As students throughout high school learn everything from physical education to the Great Gatsby, many leave thinking that they know quite a bit about the real world around them and feeling very confident in themselves. However, many students lack financial literacy, something that is offered by only a few courses in school, and a class that most tend to stray away from, as it is “too adult” or boring. Students leave their homes into the real world without an idea of how taxes work, what a down payment is, or how credit scores affect their future. As these are all problems that most young adults face, it makes absolutely no sense that these subjects are not taught in school. Students spend years in college debt, rack up credit card debt on top of that, and wonder where they went wrong.
Early exposure to the stock market, explanations on tax brackets and credit cards can help the young adult population drastically. Smart financial decisions from a young age would result in a fulfilling middle-age life and an amazing retirement, but many are blind to this opportunity due to lack of exposure.

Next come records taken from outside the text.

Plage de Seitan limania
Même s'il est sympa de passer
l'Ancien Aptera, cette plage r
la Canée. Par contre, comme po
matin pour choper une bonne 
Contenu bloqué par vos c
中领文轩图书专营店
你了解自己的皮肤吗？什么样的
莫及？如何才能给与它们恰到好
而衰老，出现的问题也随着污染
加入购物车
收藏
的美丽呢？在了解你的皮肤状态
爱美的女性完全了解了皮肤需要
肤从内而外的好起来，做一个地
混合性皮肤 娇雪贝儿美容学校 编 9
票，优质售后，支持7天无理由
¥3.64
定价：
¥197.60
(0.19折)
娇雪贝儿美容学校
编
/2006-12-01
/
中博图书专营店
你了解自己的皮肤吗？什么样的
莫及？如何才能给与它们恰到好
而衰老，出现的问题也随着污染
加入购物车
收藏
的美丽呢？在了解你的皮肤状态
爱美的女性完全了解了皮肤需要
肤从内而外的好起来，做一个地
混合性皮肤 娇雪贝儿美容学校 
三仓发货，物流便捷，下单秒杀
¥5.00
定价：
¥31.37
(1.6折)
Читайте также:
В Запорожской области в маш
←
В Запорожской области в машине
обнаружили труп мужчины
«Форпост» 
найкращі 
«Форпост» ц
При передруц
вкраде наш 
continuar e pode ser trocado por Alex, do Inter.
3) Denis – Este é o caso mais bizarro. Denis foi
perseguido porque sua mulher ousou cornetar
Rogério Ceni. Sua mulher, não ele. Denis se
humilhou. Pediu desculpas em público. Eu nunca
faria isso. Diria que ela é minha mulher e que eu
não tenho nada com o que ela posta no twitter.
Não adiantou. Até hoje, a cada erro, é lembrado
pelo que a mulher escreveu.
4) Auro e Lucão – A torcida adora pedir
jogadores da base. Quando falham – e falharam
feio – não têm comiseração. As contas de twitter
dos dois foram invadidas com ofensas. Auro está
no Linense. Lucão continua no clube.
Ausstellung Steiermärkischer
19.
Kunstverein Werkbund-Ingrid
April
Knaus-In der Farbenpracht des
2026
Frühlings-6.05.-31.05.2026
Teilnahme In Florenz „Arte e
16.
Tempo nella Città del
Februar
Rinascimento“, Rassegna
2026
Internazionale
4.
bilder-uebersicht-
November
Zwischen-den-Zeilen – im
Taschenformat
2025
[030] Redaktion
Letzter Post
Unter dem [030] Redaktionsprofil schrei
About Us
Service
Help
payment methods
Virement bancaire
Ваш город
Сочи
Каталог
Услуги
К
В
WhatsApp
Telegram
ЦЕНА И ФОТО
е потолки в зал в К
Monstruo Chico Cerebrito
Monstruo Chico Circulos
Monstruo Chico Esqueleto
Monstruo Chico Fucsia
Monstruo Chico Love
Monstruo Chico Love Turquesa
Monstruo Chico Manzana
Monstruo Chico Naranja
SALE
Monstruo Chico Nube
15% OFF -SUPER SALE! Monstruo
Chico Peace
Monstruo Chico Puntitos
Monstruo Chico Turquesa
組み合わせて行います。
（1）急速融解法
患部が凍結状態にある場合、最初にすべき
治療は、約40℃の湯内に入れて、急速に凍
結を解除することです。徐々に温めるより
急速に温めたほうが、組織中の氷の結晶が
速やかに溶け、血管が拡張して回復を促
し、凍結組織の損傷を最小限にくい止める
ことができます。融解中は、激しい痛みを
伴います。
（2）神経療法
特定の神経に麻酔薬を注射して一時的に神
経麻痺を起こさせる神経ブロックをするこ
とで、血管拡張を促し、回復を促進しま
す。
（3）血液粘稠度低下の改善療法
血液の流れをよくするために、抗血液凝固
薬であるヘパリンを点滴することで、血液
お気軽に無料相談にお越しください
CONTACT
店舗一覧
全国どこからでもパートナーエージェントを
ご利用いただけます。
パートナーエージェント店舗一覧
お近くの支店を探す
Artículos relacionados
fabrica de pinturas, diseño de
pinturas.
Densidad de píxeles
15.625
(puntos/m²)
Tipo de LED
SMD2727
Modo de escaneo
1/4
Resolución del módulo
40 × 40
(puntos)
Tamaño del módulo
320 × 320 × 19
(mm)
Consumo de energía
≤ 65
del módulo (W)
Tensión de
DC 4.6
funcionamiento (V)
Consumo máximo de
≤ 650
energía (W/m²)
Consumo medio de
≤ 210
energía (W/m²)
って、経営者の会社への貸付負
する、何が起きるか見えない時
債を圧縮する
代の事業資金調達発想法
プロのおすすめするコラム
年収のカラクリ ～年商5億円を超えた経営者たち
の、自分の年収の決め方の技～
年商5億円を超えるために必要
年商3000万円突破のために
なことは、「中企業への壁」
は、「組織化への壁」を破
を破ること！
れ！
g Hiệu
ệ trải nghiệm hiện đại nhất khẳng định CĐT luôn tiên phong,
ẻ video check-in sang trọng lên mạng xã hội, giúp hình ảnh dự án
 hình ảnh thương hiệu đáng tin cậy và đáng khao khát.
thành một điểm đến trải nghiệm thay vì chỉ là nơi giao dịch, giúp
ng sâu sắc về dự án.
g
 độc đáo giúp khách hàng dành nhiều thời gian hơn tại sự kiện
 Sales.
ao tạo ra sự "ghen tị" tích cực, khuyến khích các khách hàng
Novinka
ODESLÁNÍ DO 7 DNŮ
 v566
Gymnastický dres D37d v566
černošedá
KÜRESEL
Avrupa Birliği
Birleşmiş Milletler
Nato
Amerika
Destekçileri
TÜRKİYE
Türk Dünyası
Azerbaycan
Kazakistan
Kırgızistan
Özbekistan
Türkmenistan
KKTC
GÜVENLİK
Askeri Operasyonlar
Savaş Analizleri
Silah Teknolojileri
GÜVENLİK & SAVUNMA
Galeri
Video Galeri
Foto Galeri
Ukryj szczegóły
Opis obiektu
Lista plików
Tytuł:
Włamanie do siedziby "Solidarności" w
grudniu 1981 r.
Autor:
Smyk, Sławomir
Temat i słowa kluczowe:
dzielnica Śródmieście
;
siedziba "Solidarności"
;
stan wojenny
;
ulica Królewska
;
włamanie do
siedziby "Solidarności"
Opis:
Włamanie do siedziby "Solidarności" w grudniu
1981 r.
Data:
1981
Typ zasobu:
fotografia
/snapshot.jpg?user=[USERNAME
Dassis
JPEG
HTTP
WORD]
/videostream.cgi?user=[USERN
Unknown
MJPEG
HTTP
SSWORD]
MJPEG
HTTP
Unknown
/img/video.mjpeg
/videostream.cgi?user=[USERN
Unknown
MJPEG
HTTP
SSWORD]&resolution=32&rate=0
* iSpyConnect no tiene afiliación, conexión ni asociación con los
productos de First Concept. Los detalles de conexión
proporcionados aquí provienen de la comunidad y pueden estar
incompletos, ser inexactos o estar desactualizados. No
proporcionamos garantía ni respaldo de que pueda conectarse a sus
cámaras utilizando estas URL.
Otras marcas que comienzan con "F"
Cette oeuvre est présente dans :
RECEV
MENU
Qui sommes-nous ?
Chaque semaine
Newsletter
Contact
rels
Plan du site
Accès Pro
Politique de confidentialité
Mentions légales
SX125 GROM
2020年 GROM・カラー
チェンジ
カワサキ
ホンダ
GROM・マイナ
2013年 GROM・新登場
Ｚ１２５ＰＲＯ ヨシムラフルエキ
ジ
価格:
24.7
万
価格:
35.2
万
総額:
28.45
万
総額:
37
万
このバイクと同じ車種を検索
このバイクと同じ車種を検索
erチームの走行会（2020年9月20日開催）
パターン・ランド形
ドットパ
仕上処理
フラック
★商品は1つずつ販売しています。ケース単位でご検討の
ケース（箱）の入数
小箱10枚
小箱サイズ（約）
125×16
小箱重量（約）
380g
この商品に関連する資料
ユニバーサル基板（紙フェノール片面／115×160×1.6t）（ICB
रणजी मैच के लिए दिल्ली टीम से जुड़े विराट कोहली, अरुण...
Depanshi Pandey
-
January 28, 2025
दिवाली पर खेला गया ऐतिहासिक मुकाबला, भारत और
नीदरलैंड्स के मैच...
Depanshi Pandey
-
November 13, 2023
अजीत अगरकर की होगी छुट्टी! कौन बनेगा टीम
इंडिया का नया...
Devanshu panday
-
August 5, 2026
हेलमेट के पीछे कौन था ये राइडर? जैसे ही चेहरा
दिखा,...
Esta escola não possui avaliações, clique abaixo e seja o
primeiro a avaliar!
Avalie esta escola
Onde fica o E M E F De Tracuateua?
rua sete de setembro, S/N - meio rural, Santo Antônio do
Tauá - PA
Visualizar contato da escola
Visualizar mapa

During the age of the internet, more and more resources are available to the young, aimed on helping them get a head start. Custodial stock accounts can be made, leading to early exposure to the stock market, how it works, and the potential every single dollar has in the market. Competitions like the Wharton Investment Competition pushes students to utilize their knowledge to their advantage, and have fun at the same time. Finance-related YouTubers are also easy to come by, explaining mortgages and credit scores in easy to understand language, and making it entertaining at the same time. People are able to see the potential of financial literacy on the internet, intriguing them and motivating each individual to learn about how to make the most of the dollar in their pocket. Classes teaching, or at least exposing students to such topics, would set them on the right path to a fruitful future.
Many people manage to figure out economics and finance at a much too late time period in their lives, which can be devastating, as it is a deciding factor in most of one’s choices in their lifetime. People undermine the importance of financial literacy, and regret too late that they should have spent more time earlier in their lives to prevent their evident downfall. Classes teaching such courses should be made more available to students, and strongly recommended to all, as money will be a life-affecting feature in everybody’s lives. It should be widespread that the subject will be the most useful in one’s life than any other course, as learning how to use money to breed money will be just as, if not more, beneficial, regardless of personal interest or classes regarding one’s intended major.